# Class LagrangianCompliantR¶

class LagrangianCompliantR : public LagrangianR

Lagrangian Compliant Relation: Scleronomous, Non-Holonomic (function of lambda).

$$Y[0] = y = h(q,\lambda(t),z)$$

$$Y[1] = \dot y = G0(q,\lambda(t),z)\dot q + G1((q,\lambda(t),z)\dot\lambda(t)$$

$$p = G0^t(q,\lambda(t),z)\lambda(t)$$

with $$G0(q,\lambda(t),z) = \nabla_q h(q,\lambda(t),z)$$ $$G1(q,\lambda(t),z) = \nabla_{\lambda}h(q,\lambda(t),z)$$

h, G0 and G1 are connected to user-defined functions.

Public Functions

LagrangianCompliantR(const std::string &pluginh, const std::string &pluginJacobianhq, const std::string &pluginJacobianhlambda)

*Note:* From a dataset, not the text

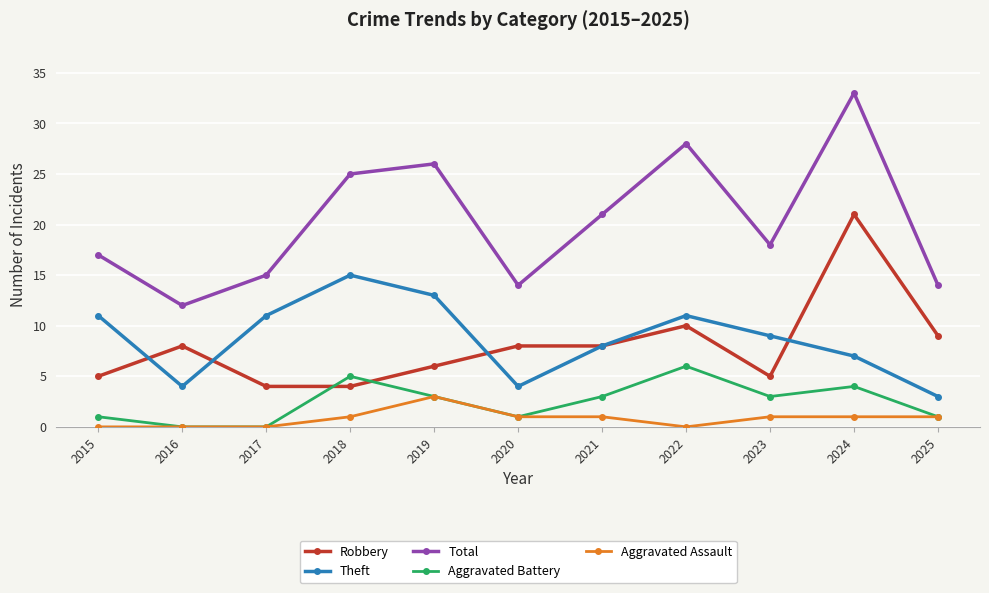

The value of Theft at 2019 is 13. True or false?

True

constructor from a set of data

Parameters
• pluginh: the name of the plugin to compute h

• pluginJacobianhq: the name of the plugin to compute the gradient of h w.r.t q

• pluginJacobianhlambda: the name of the plugin to compute the gradient of h w.r.t $$\lambda$$

virtual ~LagrangianCompliantR()

destructor

virtual void computeh(double time, SiconosVector &q, SiconosVector &lambda, SiconosVector &z, SiconosVector &y)

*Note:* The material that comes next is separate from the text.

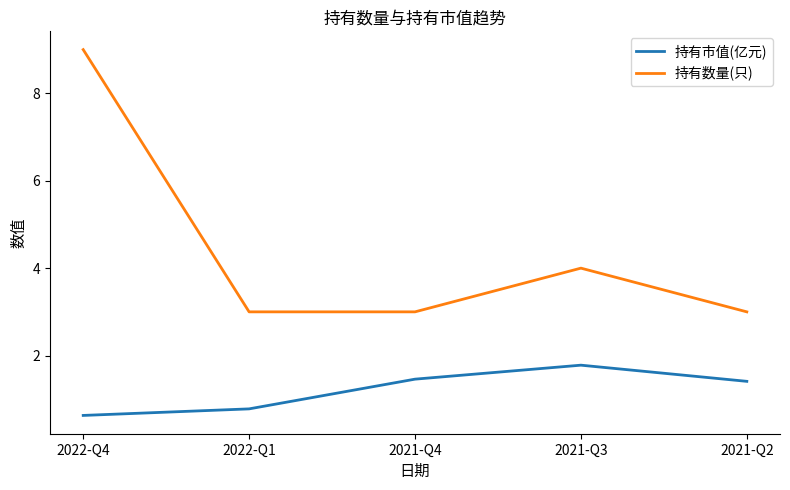

True or false: 持有数量(只) and 持有市值(亿元) intersect in this chart.

False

compute y = h(q,v,t) using plug-in mechanism

Parameters
• time: the current time

• q: vector of coordinates

• lambda: vector for

$\lambda$

• z: parameter vector

• y: vector for y

void computeInput(double time, Interaction &inter, unsigned int level = 0)

to compute the input

Parameters
• time: the current time

• inter: the Interaction owning lambda

• level: “derivative” order of lambda used to compute input

void computeJach(double time, Interaction &inter)

compute all the H Jacobian

Parameters
• time: the current time

• inter: the interaction using this relation

virtual void computeJachlambda(double time, SiconosVector &q0, SiconosVector &lambda, SiconosVector &z)

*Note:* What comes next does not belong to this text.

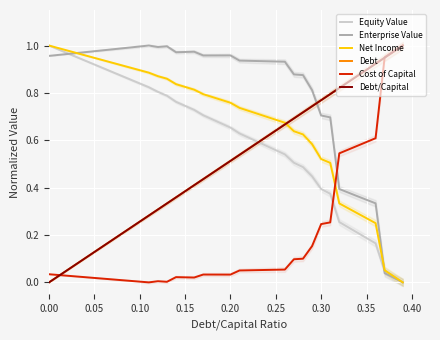

What is the value of the Net Income point at the 2nd from the left?

1.0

compute the jacobian of h w.r.t.

$$\lambda$$ using plug-in mechanism

Parameters
• time: current time

• q0: coordinates

• lambda: vector for

$\lambda$

• z: vector of parameters

virtual void computeJachq(double time, SiconosVector &q, SiconosVector &lambda, SiconosVector &z)

compute the jacobian of h w.r.t.

q using plug-in mechanism

Parameters
• time: current time

• q: vector of coordinates

• lambda: vector for

$\lambda$

• z: parameter vector

void computeOutput(double time, Interaction &inter, unsigned int derivativeNumber = 0)

to compute output

Parameters
• time: the current time

• inter: the Interaction owning y

• derivativeNumber: the number of the derivative to compute, optional, default = 0.